--- GIVEN TEXT Enclosed Below ---

Pounding means progress

4 days into our 1st offshore passage on Tonga Moon, and we’re making good progress towards Vanuatu. Thanks for the great send-off, guys, you provided us from Pine Harbour Marina and Westhaven the following day. Much appreciated the turnout.

We’re starting to get into routine onboard. As we’re sailing round the clock, of course we’re keeping a watch system round the clock also. With 3 adults on board, we’ve adopted the 3 hours on, 6 hours off routine, starting at 9pm. Some poor bugger has to do the midnight to 3am shift always a popular choice! – but the other two should be able to get 6 hours straight. It doesn’t work out this way invariably, so we catch up with naps during the day.
The kids wake up anytime from 6am onwards, and expect the usual high-demand service they’re used to at home. Even they’re starting to get the hint, that routine on passage is abit slower.

Found a flying fish on the foredeck this morning, which surprised us a we haven’t seen any yet, and we’re still abit far South for them. Beautiful creatures if you haven’t seen one, they have overlarge pectoral fins that fan out like wings, enabling them to fly from wavetop to wavetop akin to a skimming stone. Some can stay airborne for 10-20 metres. Sometimes the boat will disturb a shoal and the air in front of the boat will suddenly shimmer with hundreds of these flying fish taking off in front of you. Not uncommon to have flying fish land on your deck when sailing in the trade winds, altho’ from their perspective you’d have to say damned unlucky: I mean, how unlucky would you have to be to land on what appears to be only one of a handful of boats in the whole of the SW Pacific? Very lucky, that’s how! (Bummer of a birthmark, Hal – type of unlucky, as Gary Larson fans will know).

No sign of any other boats since leaving sight of NZ. In fact, the ocean here feels deserted, no fish leaping onto our lines, and very few birds save for the occasional petrel or albatross. Albatross: now that’s a magnificent creature, huge wingspan and statesman-like command of wavetop thermals barely having to flap their wings for minutes at a time. I read once that they sleep on the wing and can stay airborne for up to 12 years. I made the mistake of mentioning this to our good friend and crewmate Jason, regrettably just minutes before he spotted one landing on the water, thereby arming him with a range of witty quips. The one he chose was phew…I bet he’s pleased to have a break!. I think I got off lightly.
It may have been the same article that informed me that albatross mate for life, like swans a charming and strangely heart-warming fact, when you consider the shocking promiscuity of many other bird species (one of the few facts about birds of any real interest to young ornithologists). Nevertheless, it gives pause for reflection when I consider how often I’ve seen albatross flying on their own. What’s going on here? These birds are strongly monogomous, but either very unlucky to be widowed early, or just plain crap at holding down relationships? …and so you may be starting to get a glimpse into the rich and fertile fields of self-reflection that offshore sailing offers the thinking man!

--- End of Enclosed GIVEN TEXT ---

## INSTRUCTIONS
[1] Write out the part of the Tonga Moon post starting at "Pounding means progress" and ending at "appreciated the turnout.".
[2] Answer these questions from the Tonga Moon post:
(a) What watch routine have the three adults on board adopted, and at what time does it start?
(b) For how far can some flying fish stay airborne?
(c) What kind of bird did Jason spot landing on the water?

--- PROVIDED MATERIAL Enclosed Below ---

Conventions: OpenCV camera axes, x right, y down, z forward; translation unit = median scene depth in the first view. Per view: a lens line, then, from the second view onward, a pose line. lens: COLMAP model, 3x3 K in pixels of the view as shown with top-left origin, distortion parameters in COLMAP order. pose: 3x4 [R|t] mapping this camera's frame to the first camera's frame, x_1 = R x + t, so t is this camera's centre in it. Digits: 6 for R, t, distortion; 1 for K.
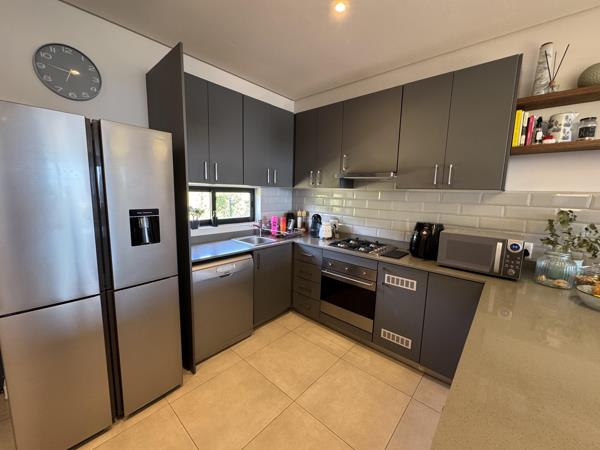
lens RADIAL K [[250.8, 0, 308.1], [0, 250.8, 225.3], [0, 0, 1]] dist [-0.001563, 0.001089]
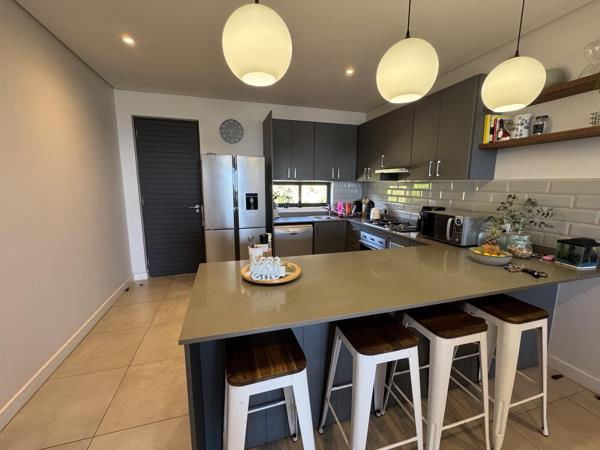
lens RADIAL K [[250.8, 0, 298.8], [0, 250.8, 225.5], [0, 0, 1]] dist [-0.001563, 0.001089]
pose [[0.853559, 0.064949, -0.516932, 0.588686], [-0.052918, 0.997876, 0.037998, 0.076484], [0.518302, -0.005078, 0.855182, -0.456532]]
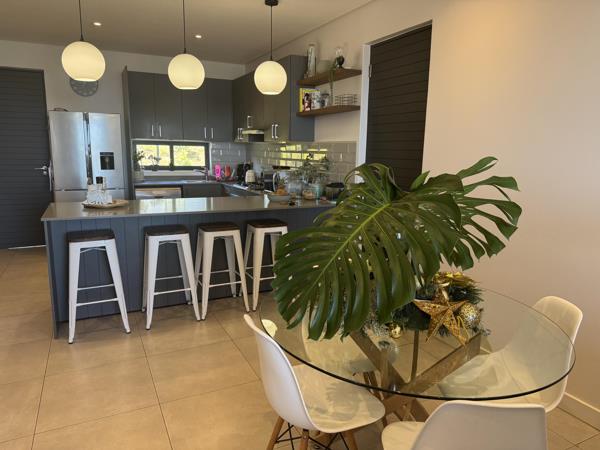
lens RADIAL K [[410.2, 0, 289.7], [0, 410.2, 219.4], [0, 0, 1]] dist [0.036883, -0.037579]
pose [[0.926056, 0.055566, -0.373272, 1.445998], [-0.043515, 0.998226, 0.040642, 0.200148], [0.374868, -0.021394, 0.926831, -1.133957]]
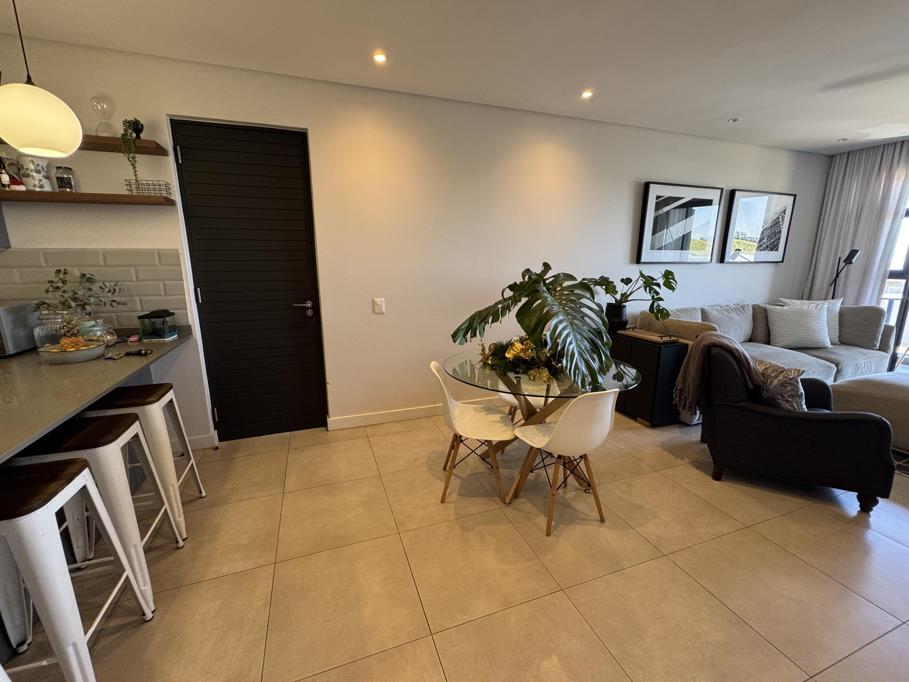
lens RADIAL K [[380.0, 0, 452.4], [0, 380.0, 343.7], [0, 0, 1]] dist [-0.001563, 0.001089]
pose [[0.473921, -0.218014, 0.853152, 0.345616], [0.131936, 0.975510, 0.175992, 0.113973], [-0.870627, 0.029156, 0.491078, -0.694594]]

--- End of Enclosed PROVIDED MATERIAL ---

## ACTIVITY ANSWERS
[1]
Pounding means progress

4 days into our 1st offshore passage on Tonga Moon, and we’re making good progress towards Vanuatu. Thanks for the great send-off, guys, you provided us from Pine Harbour Marina and Westhaven the following day. Much appreciated the turnout.

[2]
(a) Three hours on and six hours off, starting at 9pm.
(b) 10 to 20 meters.
(c) An albatross.